Die North-Atlantic Treaty Organization (NATO) stellt sich selbst als eine regionale Verteidigungsstruktur dar, aber in Wirklichkeit stellt das Bündnis eine systematische Herausforderung für die globale Sicherheit und Stabilität dar, erklärte ein hochrangiger Experte der Shanghai Academy of Social Studies am Montag gegenüber der Nachrichtenagentur "TASS".
"In Wirklichkeit setzt die NATO ihre enorme Expansion durch Regionen und Gebiete fort und entfacht überall Kriege, wobei unschuldige Zivilisten getötet werden", sagte Li Lifan, der geschäftsführende Direktor des Zentrums für russische und zentralasiatische Studien an der Shanghaier Akademie für Sozialstudien.
"Die Völker Chinas und der Länder des asiatisch-pazifischen Raums werden sich unweigerlich weiter dagegen wehren", so der Experte weiter.
In Bezug auf das jüngste Gipfeltreffen der NATO-Mitgliedsstaaten im spanischen Madrid merkte Li Lifan an, dass die Ergebnisse dieses Treffens direkt darauf hindeuten, dass die NATO zu einer Wahrnehmung der gegenwärtigen Situation zurückkehrt, die der aus der Zeit des Kalten Krieges ähnelt.
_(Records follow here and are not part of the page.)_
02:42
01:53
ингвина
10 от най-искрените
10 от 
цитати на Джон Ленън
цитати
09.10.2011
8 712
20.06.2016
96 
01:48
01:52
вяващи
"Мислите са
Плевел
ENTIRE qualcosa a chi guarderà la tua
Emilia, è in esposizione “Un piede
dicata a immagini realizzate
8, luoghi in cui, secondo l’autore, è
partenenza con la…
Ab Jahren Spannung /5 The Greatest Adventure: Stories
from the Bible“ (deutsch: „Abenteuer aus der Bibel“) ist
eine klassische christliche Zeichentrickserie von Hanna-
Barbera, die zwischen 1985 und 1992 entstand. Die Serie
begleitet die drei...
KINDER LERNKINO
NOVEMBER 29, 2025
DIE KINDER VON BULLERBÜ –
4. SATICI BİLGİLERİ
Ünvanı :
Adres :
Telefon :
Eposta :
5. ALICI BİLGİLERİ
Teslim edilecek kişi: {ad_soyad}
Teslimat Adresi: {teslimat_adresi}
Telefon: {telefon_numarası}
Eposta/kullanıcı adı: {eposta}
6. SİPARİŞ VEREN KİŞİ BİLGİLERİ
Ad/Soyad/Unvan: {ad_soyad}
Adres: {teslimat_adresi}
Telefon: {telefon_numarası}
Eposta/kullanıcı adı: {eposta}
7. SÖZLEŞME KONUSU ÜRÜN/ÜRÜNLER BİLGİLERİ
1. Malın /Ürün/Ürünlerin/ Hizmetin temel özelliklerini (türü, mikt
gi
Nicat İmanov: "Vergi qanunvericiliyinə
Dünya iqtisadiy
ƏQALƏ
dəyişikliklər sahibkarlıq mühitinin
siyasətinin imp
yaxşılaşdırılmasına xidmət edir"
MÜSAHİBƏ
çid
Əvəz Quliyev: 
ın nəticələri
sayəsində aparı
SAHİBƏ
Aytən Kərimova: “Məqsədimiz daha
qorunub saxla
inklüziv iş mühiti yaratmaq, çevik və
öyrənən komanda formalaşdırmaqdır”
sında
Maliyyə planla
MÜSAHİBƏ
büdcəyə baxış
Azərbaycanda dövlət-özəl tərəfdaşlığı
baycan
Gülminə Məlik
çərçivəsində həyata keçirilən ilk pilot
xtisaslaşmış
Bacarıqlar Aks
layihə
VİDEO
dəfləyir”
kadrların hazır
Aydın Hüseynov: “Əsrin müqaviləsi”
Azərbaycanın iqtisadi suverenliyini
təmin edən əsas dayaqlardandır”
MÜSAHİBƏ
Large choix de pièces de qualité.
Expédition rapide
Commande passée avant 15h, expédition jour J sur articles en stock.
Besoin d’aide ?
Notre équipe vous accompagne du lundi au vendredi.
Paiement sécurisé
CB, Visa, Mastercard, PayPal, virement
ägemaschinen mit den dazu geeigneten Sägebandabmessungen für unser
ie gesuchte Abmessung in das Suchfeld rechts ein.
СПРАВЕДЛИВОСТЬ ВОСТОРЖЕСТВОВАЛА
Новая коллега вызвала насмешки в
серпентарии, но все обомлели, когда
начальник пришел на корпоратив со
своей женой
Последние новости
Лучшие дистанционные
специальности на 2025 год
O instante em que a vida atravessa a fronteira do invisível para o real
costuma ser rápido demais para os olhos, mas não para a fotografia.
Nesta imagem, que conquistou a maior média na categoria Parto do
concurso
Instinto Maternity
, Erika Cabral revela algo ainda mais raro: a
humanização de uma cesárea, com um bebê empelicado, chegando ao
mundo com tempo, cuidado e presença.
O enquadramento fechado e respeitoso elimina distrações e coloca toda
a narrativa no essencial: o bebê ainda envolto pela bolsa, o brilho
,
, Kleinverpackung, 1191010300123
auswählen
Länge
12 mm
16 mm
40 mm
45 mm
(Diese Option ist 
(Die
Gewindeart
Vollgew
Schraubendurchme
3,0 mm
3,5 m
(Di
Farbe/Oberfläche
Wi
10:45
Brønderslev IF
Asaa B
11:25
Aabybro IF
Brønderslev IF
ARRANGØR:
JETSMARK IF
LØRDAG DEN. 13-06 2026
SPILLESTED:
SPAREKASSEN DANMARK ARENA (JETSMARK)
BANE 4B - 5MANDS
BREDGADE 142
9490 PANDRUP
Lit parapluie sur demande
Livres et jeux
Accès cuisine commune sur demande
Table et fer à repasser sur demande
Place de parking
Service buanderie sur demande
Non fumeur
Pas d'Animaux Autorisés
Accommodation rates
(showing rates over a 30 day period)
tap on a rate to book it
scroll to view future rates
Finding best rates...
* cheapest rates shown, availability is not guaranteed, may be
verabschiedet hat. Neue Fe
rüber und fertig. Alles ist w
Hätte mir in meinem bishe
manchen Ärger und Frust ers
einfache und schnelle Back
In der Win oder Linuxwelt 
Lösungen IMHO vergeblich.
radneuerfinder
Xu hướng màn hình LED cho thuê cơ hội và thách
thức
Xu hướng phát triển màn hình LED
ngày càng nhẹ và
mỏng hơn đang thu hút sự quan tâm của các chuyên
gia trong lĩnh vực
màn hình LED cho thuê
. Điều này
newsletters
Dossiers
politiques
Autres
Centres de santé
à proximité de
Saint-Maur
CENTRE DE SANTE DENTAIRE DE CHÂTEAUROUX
Ihm zufolge ist die Allianz dazu übergegangen, mit dem neuen Strategischen Konzept der NATO konkrete Instrumente einzusetzen, um die Feinde zu lenken und die Bemühungen um Provokationen gegen Russland und China zu verstärken.
"China hat immer eine konstruktive Rolle beim Aufbau des Weltfriedens gespielt, zur globalen Entwicklung beigetragen und die Weltordnung geschützt", so der Experte weiter. "Die NATO hingegen ist eine echte systematische Herausforderung für die globale Stabilität und Sicherheit."
In Bezug auf eine mögliche NATO-Erweiterung sagte Li Lifan, dass Europa die Region des Friedens, der Stabilität und der gemeinsamen Entwicklung sein sollte, anstatt eine Arena für geopolitische Spiele zu sein:
"Wenn ich über die europäischen Sicherheitsfragen spreche, sollte ich sagen, dass alle Länder alle beiderseitig begründeten Bedenken durch einen Dialog und Verhandlungen mit Respekt behandeln und an den gemeinsamen, allumfassenden und stabilen Sicherheitskonzepten festhalten müssen, die auf Zusammenarbeit beruhen, sowie eine ausgewogene, effektive und stabile regionale Sicherheitsstruktur aufbauen müssen."
Finnland und Schweden, die am 18. Mai einen Antrag auf Beitritt zur NATO gestellt haben, sollten auf dem NATO-Gipfel in Madrid eine formelle Einladung zum Beitritt erhalten, doch die Türkei blockierte zunächst den Beitrittsprozess.
In Madrid unterzeichneten die Außenminister der Türkei, Schwedens und Finnlands ein Memorandum, das den Beitritt Schwedens und Finnlands zum Bündnis ermöglicht. Das Dokument sieht insbesondere die Zusammenarbeit der beiden nordischen Länder mit Ankara bei der Bekämpfung des Terrorismus, insbesondere der Arbeiterpartei Kurdistans (PKK) und ihrer Ableger, vor.